| SELECTED EXCERPT |
'''
Crafting Effective READMEs
Core Principles
Concise over comprehensive. READMEs should answer key questions quickly, not document everything. Write the minimum needed for your audience to succeed.
Audience-first. Different audiences need different information - a contributor to an OSS project needs different context than future-you opening a config folder.
Always ask: Who will read this, and what do they need to know?
NEVER Do in READMEs
- •NEVER write "Introduction" or "Overview" as first heading (redundant - the README itself is the introduction)
- •NEVER include outdated installation instructions or stale content
- •NEVER copy-paste generic templates without customization for the specific project
- •NEVER write walls of text - use headers, lists, code blocks for scanability
- •NEVER assume obvious setup - include basic install/usage steps
- •NEVER write for the wrong audience (OSS style for personal projects, or vice versa)
- •NEVER use emojis unless explicitly requested (see style-guide.md for reasoning)
'''
| AIM 1 |
Select each line of the records that contains the string "isolated", treating uppercase and lowercase letters as different.
The records below bear no relation to the README guidance.

| ROWS |
'''
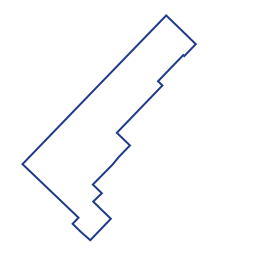 the district of Garfield, Colorado, United States of America, rotated 134°
{"feature_id": "52423323B61812355653584", "entity_name": "Garfield", "entity_type": "district", "adm_level": 2, "iso_a3": "USA", "parent_name": "United States of America", "parent_adm1": "Colorado", "projection": "equal_earth", "projection_center": [-107.968, 39.729], "detail": "fine", "context": "isolated", "style": "outline", "palette": "blue", "viewbox_px": 256, "rotation_deg": 134, "n_neighbors": 0, "source": "geoboundaries", "source_scale": "gbopen_adm2", "svg_char_len": 442}
<svg xmlns="http://www.w3.org/2000/svg" viewBox="0 0 256 256"><g transform="rotate(134 128 128)"><path d="M20.6,137.5L20.5,160.3L20.5,178.7L121.3,178.8L193.4,178.8L227.3,178.8L226.9,101.3L235.4,101.3L235.5,89.6L234.9,77.2L205.2,77.3L205.2,89.5L205.1,101.9L193.1,101.5L193.1,114.0L165.2,113.7L155.3,114.5L139.2,114.5L139.2,132.7L73.5,132.8L73.5,138.9L37.2,138.9L37.2,137.5L20.6,137.5Z" fill="none" stroke="#1e3a8a" stroke-width="2"/></g></svg>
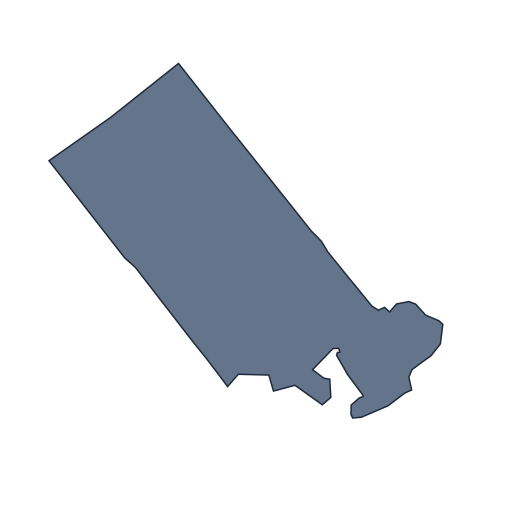 the district of Kent, Rhode Island, United States of America, rotated 53°
{"feature_id": "52423323B26023060829136", "entity_name": "Kent", "entity_type": "district", "adm_level": 2, "iso_a3": "USA", "parent_name": "United States of America", "parent_adm1": "Rhode Island", "projection": "orthographic", "projection_center": [-71.482, 41.683], "detail": "fine", "context": "isolated", "style": "filled", "palette": "slate", "viewbox_px": 512, "rotation_deg": 53, "n_neighbors": 0, "source": "geoboundaries", "source_scale": "gbopen_adm2", "svg_char_len": 1038}
<svg xmlns="http://www.w3.org/2000/svg" viewBox="0 0 512 512"><g transform="rotate(53 256 256)"><path d="M414.7,292.6L414.0,281.4L398.8,271.2L394.5,275.3L382.7,278.7L380.9,279.2L380.7,278.3L376.3,250.4L376.3,250.2L379.5,245.5L383.3,246.9L382.1,249.1L383.8,251.4L405.7,254.2L421.3,254.3L431.7,254.3L432.7,255.2L431.5,258.7L432.3,269.7L439.7,275.5L443.6,276.3L448.2,268.8L455.1,240.6L455.0,219.6L455.5,217.5L456.7,212.3L448.6,208.6L444.8,206.9L442.0,202.1L440.6,199.7L440.7,188.5L440.8,185.2L441.0,176.2L437.2,161.7L423.1,148.0L417.8,148.9L406.1,155.7L404.7,156.2L390.6,157.4L384.4,161.3L378.9,172.6L381.1,183.0L374.4,184.2L372.9,190.9L365.9,193.5L365.6,193.6L350.2,194.2L343.7,194.4L330.5,195.0L296.2,196.2L283.9,194.9L269.2,196.8L169.8,199.4L139.5,200.3L55.6,202.0L55.6,202.6L57.8,289.2L57.8,289.3L57.1,309.6L56.9,316.5L55.3,363.9L55.3,364.0L178.6,362.0L192.5,359.2L286.2,358.0L307.3,357.3L330.3,357.2L343.2,357.3L339.8,341.3L358.8,317.4L374.4,323.3L382.7,302.7L414.7,292.6Z" fill="#64748b" stroke="#1e293b" stroke-width="1.5"/></g></svg>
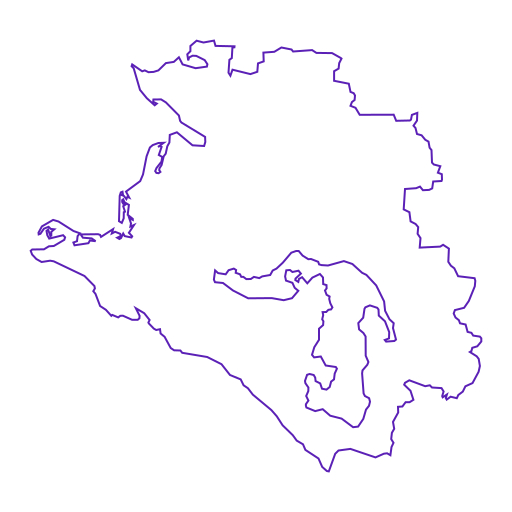 SVG path tracing the border of Krasnodar
{"feature_id": "RUS-2371", "entity_name": "Krasnodar", "entity_type": "Territory", "adm_level": 1, "iso_a3": "RUS", "parent_name": "Russia", "parent_adm1": "", "projection": "mercator", "projection_center": [39.522, 45.126], "detail": "fine", "context": "isolated", "style": "outline", "palette": "violet", "viewbox_px": 512, "rotation_deg": 0, "n_neighbors": 0, "source": "natural_earth", "source_scale": "10m", "svg_char_len": 6018}
<svg xmlns="http://www.w3.org/2000/svg" viewBox="0 0 512 512"><path d="M375.5,457.4L350.4,448.9L338.5,450.5L335.2,453.8L328.8,471.4L326.8,471.0L322.2,466.9L318.5,458.5L305.4,449.9L303.0,444.3L296.7,440.6L292.8,435.2L282.6,425.3L276.8,416.3L271.4,410.1L252.8,394.6L247.9,388.2L243.6,385.3L240.7,379.4L230.0,375.0L221.5,364.2L207.2,357.0L182.2,352.8L180.4,350.5L174.1,350.3L170.7,348.0L164.6,336.8L160.6,333.5L160.0,329.2L156.2,330.0L153.8,328.6L148.8,323.4L148.4,322.5L149.6,320.0L144.2,313.2L135.8,308.2L139.6,315.8L139.4,318.3L137.7,319.8L132.1,319.8L122.9,315.7L120.3,315.8L118.2,317.4L112.2,314.9L111.3,315.8L105.9,309.8L100.1,306.0L95.5,293.9L93.3,291.2L94.9,288.4L94.4,286.0L84.5,276.0L53.7,261.3L50.1,260.7L41.6,262.0L36.3,259.0L32.1,254.5L30.7,250.8L32.2,249.5L44.0,249.3L48.9,246.3L53.8,246.0L64.3,239.8L65.1,237.3L63.1,235.2L49.2,238.6L47.3,235.2L46.5,230.9L48.1,229.6L50.4,236.1L51.3,235.6L51.3,231.8L54.3,229.3L50.7,228.9L48.6,226.8L43.9,228.7L40.4,233.8L38.7,234.4L38.5,232.7L41.9,226.4L53.1,219.9L58.5,221.5L73.5,231.0L79.9,233.3L77.6,236.1L77.0,241.2L73.4,242.5L74.5,245.3L88.4,243.2L89.9,240.5L95.6,241.2L91.7,238.4L82.9,237.7L81.1,235.1L81.6,234.4L98.1,234.2L100.1,234.9L101.0,236.9L113.1,229.1L111.8,233.5L115.1,231.8L120.2,233.8L120.8,236.1L117.2,237.7L119.4,239.0L121.0,238.1L123.2,233.5L124.7,236.1L131.5,237.5L132.2,236.3L128.9,232.8L134.0,225.0L130.4,226.6L131.0,223.4L129.2,218.1L132.8,219.9L132.8,218.9L127.7,214.8L128.9,204.9L124.5,202.2L123.2,199.3L122.2,200.1L122.2,202.0L123.3,203.9L125.6,204.5L123.2,206.2L125.0,211.7L123.8,212.2L123.7,218.3L121.8,222.9L119.0,221.2L119.7,195.9L120.8,192.4L122.5,191.7L122.9,194.2L121.4,195.0L123.8,195.8L126.4,199.1L127.4,196.8L129.2,197.6L126.0,191.6L140.2,181.1L143.0,174.5L146.6,156.3L149.9,147.5L152.7,145.1L158.4,143.0L163.7,142.8L158.0,146.9L159.9,146.0L161.6,146.9L158.8,155.0L162.2,156.9L161.5,161.6L156.5,168.0L155.2,171.1L156.4,172.9L158.6,173.2L160.4,171.9L159.2,170.1L159.5,168.3L161.6,165.0L163.7,156.3L165.7,153.7L167.3,146.3L169.4,142.5L169.8,134.9L176.9,132.3L192.5,145.3L204.1,146.0L205.3,142.0L205.1,136.9L181.4,122.5L180.1,120.8L178.9,115.5L165.9,102.4L161.1,99.4L153.4,99.5L153.2,101.8L156.8,103.6L154.7,105.3L146.8,98.2L140.0,89.9L133.7,68.3L131.6,66.2L132.2,64.4L142.2,71.3L144.8,70.4L148.5,72.2L153.6,71.9L158.4,70.4L165.9,63.1L173.8,61.9L178.9,57.3L182.6,64.4L195.6,68.2L206.9,66.6L207.4,64.2L204.7,60.1L196.3,55.9L192.6,55.7L189.2,57.4L188.2,60.4L187.3,54.3L190.4,51.2L190.4,46.0L196.6,40.7L203.5,42.5L214.0,40.6L215.5,45.9L234.5,46.3L234.4,47.3L232.4,47.6L231.8,58.1L229.4,59.8L228.5,72.7L230.4,75.7L232.5,69.7L250.4,74.1L257.3,71.8L258.0,63.4L263.7,61.4L263.4,52.6L274.3,51.8L281.4,47.5L291.5,49.5L293.1,51.5L312.1,50.1L316.4,52.9L332.1,53.1L340.8,58.0L341.5,58.6L339.2,63.1L338.6,68.6L334.1,71.2L334.1,80.8L348.8,83.7L350.5,91.9L353.7,93.2L355.0,95.5L354.6,100.0L351.9,102.1L350.5,105.8L355.5,107.8L359.7,114.8L393.7,114.7L396.2,120.8L409.9,120.5L411.0,119.6L411.9,114.9L417.3,112.9L417.0,120.6L413.5,125.7L415.5,128.0L417.0,134.0L421.6,135.3L425.3,139.8L428.5,141.6L429.6,147.7L431.5,150.1L432.0,162.6L433.8,164.5L440.3,166.2L437.9,172.7L441.8,174.2L442.0,179.6L441.5,181.0L433.2,181.5L432.2,188.4L429.1,189.9L422.9,190.2L420.0,186.6L416.1,188.2L405.0,189.0L403.7,209.4L409.4,212.2L410.6,221.4L415.6,224.0L418.2,227.1L417.6,233.8L420.5,238.1L419.7,247.6L440.2,246.6L443.1,244.8L448.9,248.6L448.3,261.8L450.9,265.7L454.3,268.3L458.1,276.2L474.6,278.2L475.3,280.8L474.8,286.3L468.8,301.0L464.1,307.8L454.9,310.1L453.7,313.5L455.5,317.5L458.9,320.2L460.0,323.3L465.6,324.5L467.6,331.9L471.4,332.8L473.2,335.6L479.9,336.6L481.3,338.3L481.3,341.5L477.3,346.3L472.3,347.8L471.4,351.1L469.9,352.0L476.7,356.3L478.7,358.9L479.9,366.0L478.6,371.8L472.5,383.1L465.4,386.3L462.8,391.6L458.3,395.0L456.8,398.2L450.6,396.7L446.7,399.6L445.8,398.0L446.9,394.5L442.7,397.3L442.2,396.1L443.6,391.5L441.5,388.1L432.0,387.5L429.8,385.3L425.2,386.2L409.3,380.3L405.0,382.8L404.2,384.7L410.5,390.8L413.4,399.8L409.6,402.2L405.6,402.2L402.4,406.5L398.0,406.8L398.2,412.5L393.0,421.9L394.2,428.8L391.9,432.8L391.2,439.1L393.5,442.8L391.5,447.1L390.4,455.2L387.1,453.3L383.9,453.7L375.5,457.4ZM308.3,259.2L302.6,255.6L298.7,251.0L296.1,251.0L291.3,252.7L282.8,262.7L276.5,268.6L272.7,270.5L270.2,275.0L262.2,276.4L259.3,278.1L253.9,276.9L250.8,279.0L246.3,279.1L243.4,276.9L241.3,276.9L240.0,274.3L235.7,272.8L236.1,270.0L233.8,268.6L228.6,270.2L225.7,274.3L218.1,273.1L215.1,270.4L213.9,279.6L215.0,282.2L223.0,283.0L233.0,290.5L248.2,298.3L271.7,298.1L283.7,300.2L292.0,298.2L298.3,290.8L294.7,287.8L292.4,282.8L286.0,280.6L285.1,276.4L286.3,270.3L290.0,270.0L292.4,272.0L298.5,270.7L300.9,273.6L295.5,278.6L295.3,280.0L298.3,281.9L299.0,278.9L302.1,277.2L307.3,283.3L312.4,277.6L319.9,274.0L323.0,277.5L323.2,284.1L326.5,285.1L326.6,288.4L325.0,290.5L326.6,294.8L329.6,296.5L329.2,298.9L330.3,303.3L332.4,307.4L331.1,309.4L328.4,309.8L326.2,312.0L322.6,312.1L323.2,315.1L322.2,319.3L323.4,321.3L323.1,325.1L319.0,328.7L319.0,339.8L314.3,347.2L312.0,354.8L314.1,357.4L320.8,356.5L325.7,365.5L335.8,367.0L336.9,368.7L334.7,373.6L334.0,379.4L331.1,381.6L329.7,387.0L326.5,389.6L322.0,388.7L320.2,383.4L315.6,381.1L315.2,377.6L313.7,375.0L309.6,374.0L307.1,374.8L305.0,380.9L305.4,383.2L308.4,387.5L308.3,391.1L306.2,396.0L308.4,400.6L305.9,404.2L305.9,405.8L306.4,407.5L315.2,411.1L322.7,409.2L330.2,415.7L341.6,418.6L353.1,427.2L358.1,426.6L363.3,418.9L366.0,409.6L369.0,405.8L370.0,401.7L369.1,398.2L364.9,396.0L363.6,393.4L362.1,373.4L362.5,370.4L367.3,364.8L368.4,362.0L365.7,355.7L365.6,336.5L363.4,333.0L359.1,329.4L358.3,323.1L363.2,317.7L364.5,308.8L365.4,307.3L369.9,305.4L377.2,307.8L378.5,309.5L378.8,315.6L385.0,321.3L389.2,332.1L389.0,338.4L384.8,340.0L386.1,341.6L394.3,341.0L396.0,339.6L393.0,328.1L393.7,323.2L389.5,319.3L385.1,310.8L384.1,301.4L376.2,285.4L366.4,274.9L362.1,272.8L352.4,264.0L343.9,261.1L328.0,265.5L321.6,265.1L319.1,264.4L318.2,261.8L311.0,259.0L308.3,259.2Z" fill="none" stroke="#5b21b6" stroke-width="2"/></svg>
'''
| AIM 2 |
Echo the README guidance in full, word for word.

| COMPLETE ANSWER 1 |
{"feature_id": "52423323B61812355653584", "entity_name": "Garfield", "entity_type": "district", "adm_level": 2, "iso_a3": "USA", "parent_name": "United States of America", "parent_adm1": "Colorado", "projection": "equal_earth", "projection_center": [-107.968, 39.729], "detail": "fine", "context": "isolated", "style": "outline", "palette": "blue", "viewbox_px": 256, "rotation_deg": 134, "n_neighbors": 0, "source": "geoboundaries", "source_scale": "gbopen_adm2", "svg_char_len": 442}
{"feature_id": "52423323B26023060829136", "entity_name": "Kent", "entity_type": "district", "adm_level": 2, "iso_a3": "USA", "parent_name": "United States of America", "parent_adm1": "Rhode Island", "projection": "orthographic", "projection_center": [-71.482, 41.683], "detail": "fine", "context": "isolated", "style": "filled", "palette": "slate", "viewbox_px": 512, "rotation_deg": 53, "n_neighbors": 0, "source": "geoboundaries", "source_scale": "gbopen_adm2", "svg_char_len": 1038}
{"feature_id": "RUS-2371", "entity_name": "Krasnodar", "entity_type": "Territory", "adm_level": 1, "iso_a3": "RUS", "parent_name": "Russia", "parent_adm1": "", "projection": "mercator", "projection_center": [39.522, 45.126], "detail": "fine", "context": "isolated", "style": "outline", "palette": "violet", "viewbox_px": 512, "rotation_deg": 0, "n_neighbors": 0, "source": "natural_earth", "source_scale": "10m", "svg_char_len": 6018}

| COMPLETE ANSWER 2 |
Crafting Effective READMEs
Core Principles
Concise over comprehensive. READMEs should answer key questions quickly, not document everything. Write the minimum needed for your audience to succeed.
Audience-first. Different audiences need different information - a contributor to an OSS project needs different context than future-you opening a config folder.
Always ask: Who will read this, and what do they need to know?
NEVER Do in READMEs
- •NEVER write "Introduction" or "Overview" as first heading (redundant - the README itself is the introduction)
- •NEVER include outdated installation instructions or stale content
- •NEVER copy-paste generic templates without customization for the specific project
- •NEVER write walls of text - use headers, lists, code blocks for scanability
- •NEVER assume obvious setup - include basic install/usage steps
- •NEVER write for the wrong audience (OSS style for personal projects, or vice versa)
- •NEVER use emojis unless explicitly requested (see style-guide.md for reasoning)